As rain fell Tuesday on Palm Bay, a Brevard County city about 4 miles west of Melbourne Beach, business owners were busy making preparations for Milton. Nobody knew what the storm would do as it traversed Florida, but forecasters expected it will still be a hurricane when it gets here.
Tattoo shop owner Dave Parker and his tattoo artist Jesse Cuen were cutting plywood and boarding up Parker’s High Class Ink Studio on Babcock Street Parker. Parker said Palm Bay has faced hurricanes before, but this is the first time he’s decided to board up his shop. He also buttoned up his studio in Rockledge, about 30 miles inland and closer to Milton’s projected path.
“I don’t want to take a chance with these guys’ livelihood or mine,” Parker said as he sawed a portion of plywood.

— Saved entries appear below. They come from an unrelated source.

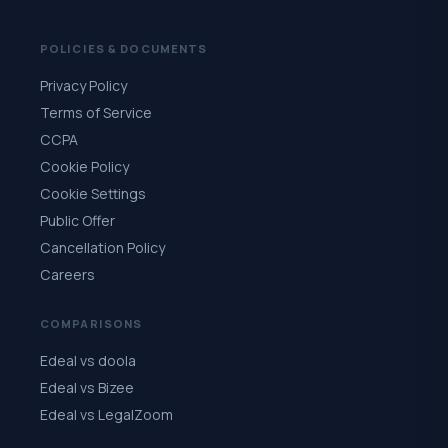
POLICIES & DOCUMENTS
Privacy Policy
Terms of Service
CCPA
Cookie Policy
Cookie Settings
Public Offer
Cancellation Policy
Careers
COMPARISONS
Edeal vs doola
Edeal vs Bizee
Edeal vs LegalZoom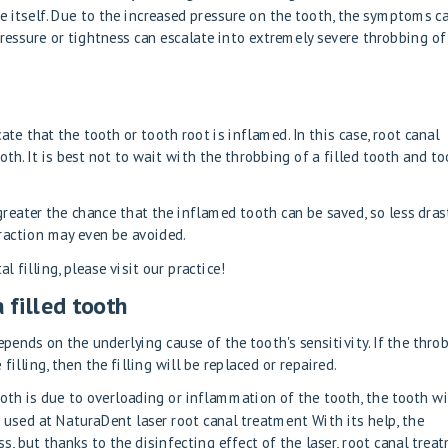
ve itself. Due to the increased pressure on the tooth, the symptoms c
pressure or tightness can escalate into extremely severe throbbing of
ate that the tooth or tooth root is inflamed. In this case, root canal
oth. It is best not to wait with the throbbing of a filled tooth and t
greater the chance that the inflamed tooth can be saved, so less dras
raction may even be avoided.
l filling, please visit our practice!
 filled tooth
pends on the underlying cause of the tooth's sensitivity. If the thro
 filling, then the filling will be replaced or repaired.
oth is due to overloading or inflammation of the tooth, the tooth wi
t used at NaturaDent
laser root canal treatment
With its help, the
s, but thanks to the disinfecting effect of the laser, root canal trea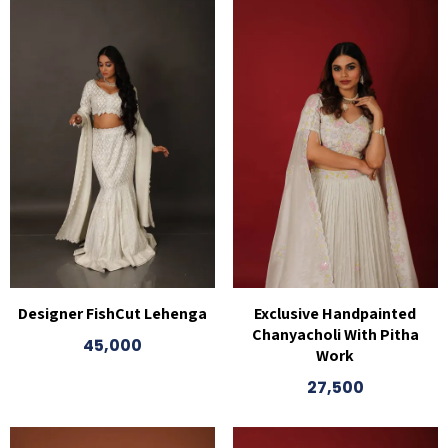
Designer FishCut Lehenga
Exclusive Handpainted
Chanyacholi With Pitha
45,000
Work
27,500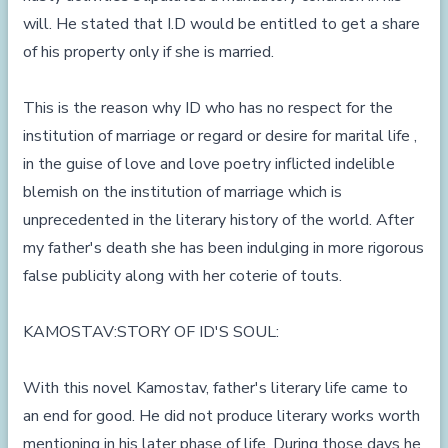
will. He stated that I.D would be entitled to get a share
of his property only if she is married.
This is the reason why ID who has no respect for the
institution of marriage or regard or desire for marital life ,
in the guise of love and love poetry inflicted indelible
blemish on the institution of marriage which is
unprecedented in the literary history of the world. After
my father's death she has been indulging in more rigorous
false publicity along with her coterie of touts.
KAMOSTAV:STORY OF ID'S SOUL:
With this novel Kamostav, father's literary life came to
an end for good. He did not produce literary works worth
mentioning in his later phase of life. During those days he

Across the Melbourne Causeway, at the Copperhead Tavern — a small outdoor bar and grill on 5th Avenue and A1A — business was steady Tuesday evening with people ordering drinks, burgers, fish and chips and mahi tacos.
Manager and bartender Alexis Bragg was serving customers as other staff pulled in chairs from the patio and covered computers with plastic trash bags.
“Everybody I’ve been talking to today, no one is leaving,” Bragg said. “They’re just hunkering down.”
The 27-year-old said she’d be heading to her mother’s house in Palm Bay because she lives in a first-floor apartment near the beach that floods on a regular basis just on a normal rainy day.
“If it was on the second level, I would stay. But we lose power super easy at my apartment, and my mom has a generator,” Bragg said. “We’ll just party there. It’s fine.”